**ATTIVITÀ DA SVOLGERE 1**
Riassuma in due frasi l'articolo su Call of Duty.
**ATTIVITÀ DA SVOLGERE 2**
Citi fedelmente, dall'articolo su Call of Duty, tutto ciò che va da "A quanto pare, Infinity" fino a "fino in fondo.".
**ATTIVITÀ DA SVOLGERE 3**
Riscriva come elenco puntato il paragrafo dell'articolo su Call of Duty che inizia con "A quanto pare, Infinity Ward", conservandone i fatti principali.

===== ESTRATTO DEL TESTO

3mar/1034

Call of Duty: niente panico, è tutto sotto controllo…

Alla fine il bubbone è scoppiato. Da un paio di giorni si levavano insistentemente voci preoccupanti riguardo la situazione tra Infinity Ward (sviluppatore di CoD) e Activision (produttore del gioco): voci di licenziamenti, spionaggi industriali, tradimenti coniugali, rinvenimenti di astronavi aliene e altro ancora. Il nostro buon Kommissario, con occhio da falco e cuore di tigre, ci aveva già anticipato il tutto. Oggi, la notizia è arrivata, pesante come un macigno: Infinity Ward non svilupperà più neanche un capitolo di Call of Duty. Amen. Riuniamoci in preghiera, silenziosamente (ma anche no) dopo il warp…

Partiamo dai fatti. Nella nottata di ieri, si è diffusa rapidamente la voce di un incontro a brutto muso tra la dirigenza di Activision e i due “boss” di Infinity Ward: Jason West e Vince Zampella. Incontro al termine del quale i due sono stati licenziati in tronco. Le motivazioni al momento non sono ancora ben chiare, ma possiamo fare un collage di tutte le informazioni che sono scivolate da sotto la porta, per avere un quadro abbastanza preciso…

A quanto pare, Infinity Ward non avrebbe mai gradito il fatto che un altro sviluppatore (Treyarch) potesse creare capitoli di Call of Duty per “riempire” gli anni di buco lasciati da IW, che come strategia operativa intendeva sviluppare un capitolo ogni due anni. Già da tempo qualcosa si era intuito, dal fatto (ad esempio) che il “nuovo corso” di CoD è ambientato in tempi moderni, mentre i capitoli affidati a Treyarch dovevano per contratto rimanere ancorati alla seconda Guerra Mondiale. Cosa che sicuramente non avrà fatto piacere ad Activision, intenzionata a cavalcare il successo di Modern Warfare fino in fondo.

==========
===== DATI FORNITI

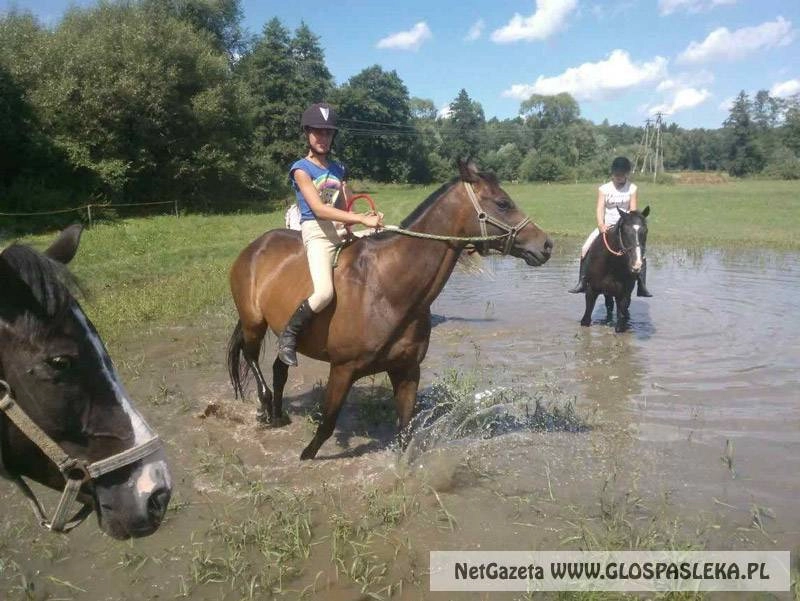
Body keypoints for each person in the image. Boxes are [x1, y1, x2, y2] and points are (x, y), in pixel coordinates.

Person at [277, 102, 384, 367]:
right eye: (317, 132)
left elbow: (345, 206)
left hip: (339, 228)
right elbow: (319, 209)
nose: (322, 138)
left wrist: (370, 219)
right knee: (324, 292)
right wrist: (359, 218)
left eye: (327, 133)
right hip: (316, 231)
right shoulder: (301, 169)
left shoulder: (338, 169)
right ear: (307, 133)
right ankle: (288, 336)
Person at [568, 156, 652, 296]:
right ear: (613, 174)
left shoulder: (632, 188)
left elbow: (633, 211)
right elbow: (600, 208)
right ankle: (582, 282)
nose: (619, 177)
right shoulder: (604, 189)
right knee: (584, 248)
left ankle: (642, 285)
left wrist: (630, 227)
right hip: (607, 225)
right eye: (617, 175)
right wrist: (601, 224)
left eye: (622, 175)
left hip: (625, 228)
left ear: (626, 174)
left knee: (640, 255)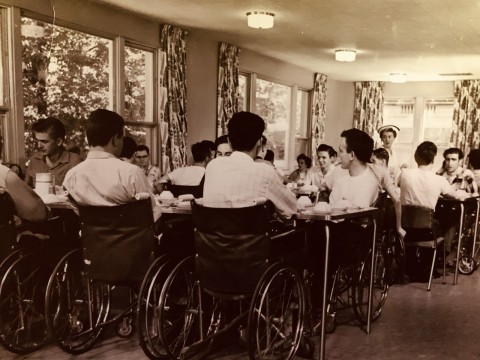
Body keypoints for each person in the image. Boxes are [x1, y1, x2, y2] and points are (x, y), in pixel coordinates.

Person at [62, 109, 160, 221]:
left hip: (92, 238)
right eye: (122, 138)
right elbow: (151, 215)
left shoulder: (71, 176)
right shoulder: (131, 173)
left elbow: (80, 216)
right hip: (130, 237)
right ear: (115, 140)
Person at [203, 111, 296, 219]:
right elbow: (291, 208)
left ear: (228, 141)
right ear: (259, 142)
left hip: (212, 235)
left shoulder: (213, 166)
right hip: (250, 235)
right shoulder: (265, 172)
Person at [399, 142, 470, 265]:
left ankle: (410, 263)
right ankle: (437, 259)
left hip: (405, 227)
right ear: (433, 160)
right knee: (445, 220)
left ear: (416, 157)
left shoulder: (404, 174)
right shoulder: (439, 180)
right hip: (427, 230)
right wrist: (467, 194)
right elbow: (454, 195)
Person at [25, 117, 82, 188]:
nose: (39, 146)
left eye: (44, 142)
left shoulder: (74, 162)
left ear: (59, 142)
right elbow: (27, 191)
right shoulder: (34, 160)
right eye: (37, 141)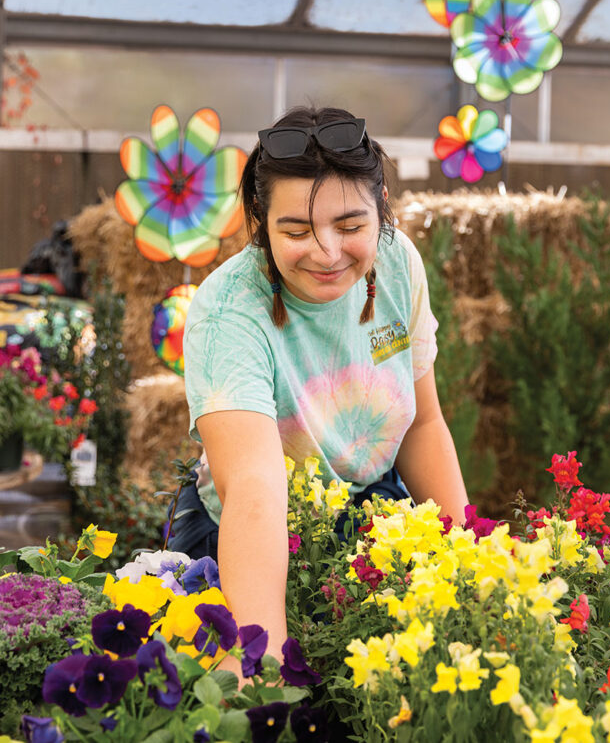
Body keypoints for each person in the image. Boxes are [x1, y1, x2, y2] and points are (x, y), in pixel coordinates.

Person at [172, 105, 469, 670]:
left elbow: (424, 425)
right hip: (251, 527)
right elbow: (254, 490)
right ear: (260, 222)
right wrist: (261, 662)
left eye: (351, 227)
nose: (328, 252)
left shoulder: (397, 264)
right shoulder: (227, 311)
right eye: (296, 231)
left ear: (382, 210)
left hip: (371, 502)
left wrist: (471, 565)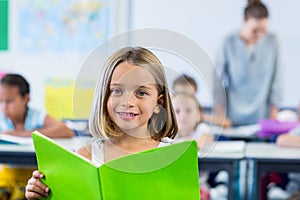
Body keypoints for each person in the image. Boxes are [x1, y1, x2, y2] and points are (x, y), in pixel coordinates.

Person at [25, 47, 179, 199]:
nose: (128, 102)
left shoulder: (175, 156)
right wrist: (42, 194)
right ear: (105, 96)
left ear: (159, 103)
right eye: (117, 91)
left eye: (141, 93)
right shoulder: (85, 156)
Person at [0, 74, 74, 200]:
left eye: (9, 101)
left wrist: (21, 134)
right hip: (6, 176)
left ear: (26, 98)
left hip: (33, 177)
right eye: (0, 101)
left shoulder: (36, 116)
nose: (4, 107)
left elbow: (66, 130)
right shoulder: (1, 118)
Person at [213, 0, 282, 127]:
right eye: (255, 30)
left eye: (263, 30)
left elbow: (276, 81)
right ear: (244, 21)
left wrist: (273, 120)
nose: (259, 35)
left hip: (262, 120)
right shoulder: (228, 43)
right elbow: (218, 82)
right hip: (232, 120)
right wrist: (221, 117)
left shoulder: (272, 41)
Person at [171, 93, 213, 200]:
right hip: (173, 183)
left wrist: (189, 142)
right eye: (177, 111)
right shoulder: (169, 133)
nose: (183, 115)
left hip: (198, 184)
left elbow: (205, 140)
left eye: (188, 111)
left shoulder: (201, 129)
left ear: (198, 115)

==========

**SPAZIO RISPOSTA 1**
Infinity Ward non svilupperà più alcun capitolo di Call of Duty, e i suoi due responsabili, Jason West e Vince Zampella, sono stati licenziati in tronco al termine di un duro incontro con la dirigenza di Activision. Le motivazioni non sono ancora ben chiare, ma a quanto pare Infinity Ward non avrebbe mai gradito che Treyarch creasse capitoli della serie per riempire gli anni lasciati scoperti dal suo ciclo di sviluppo biennale.

**SPAZIO RISPOSTA 2**
A quanto pare, Infinity Ward non avrebbe mai gradito il fatto che un altro sviluppatore (Treyarch) potesse creare capitoli di Call of Duty per “riempire” gli anni di buco lasciati da IW, che come strategia operativa intendeva sviluppare un capitolo ogni due anni. Già da tempo qualcosa si era intuito, dal fatto (ad esempio) che il “nuovo corso” di CoD è ambientato in tempi moderni, mentre i capitoli affidati a Treyarch dovevano per contratto rimanere ancorati alla seconda Guerra Mondiale. Cosa che sicuramente non avrà fatto piacere ad Activision, intenzionata a cavalcare il successo di Modern Warfare fino in fondo.

**SPAZIO RISPOSTA 3**
- Infinity Ward non avrebbe mai gradito che un altro sviluppatore, Treyarch, creasse capitoli di Call of Duty per riempire gli anni lasciati scoperti da Infinity Ward, che intendeva sviluppare un capitolo ogni due anni.
- Qualcosa si era intuito già da tempo: il "nuovo corso" della serie è ambientato in tempi moderni, mentre i capitoli affidati a Treyarch dovevano per contratto restare ancorati alla seconda guerra mondiale.
- Ciò non avrà fatto piacere ad Activision, intenzionata a sfruttare fino in fondo il successo di Modern Warfare.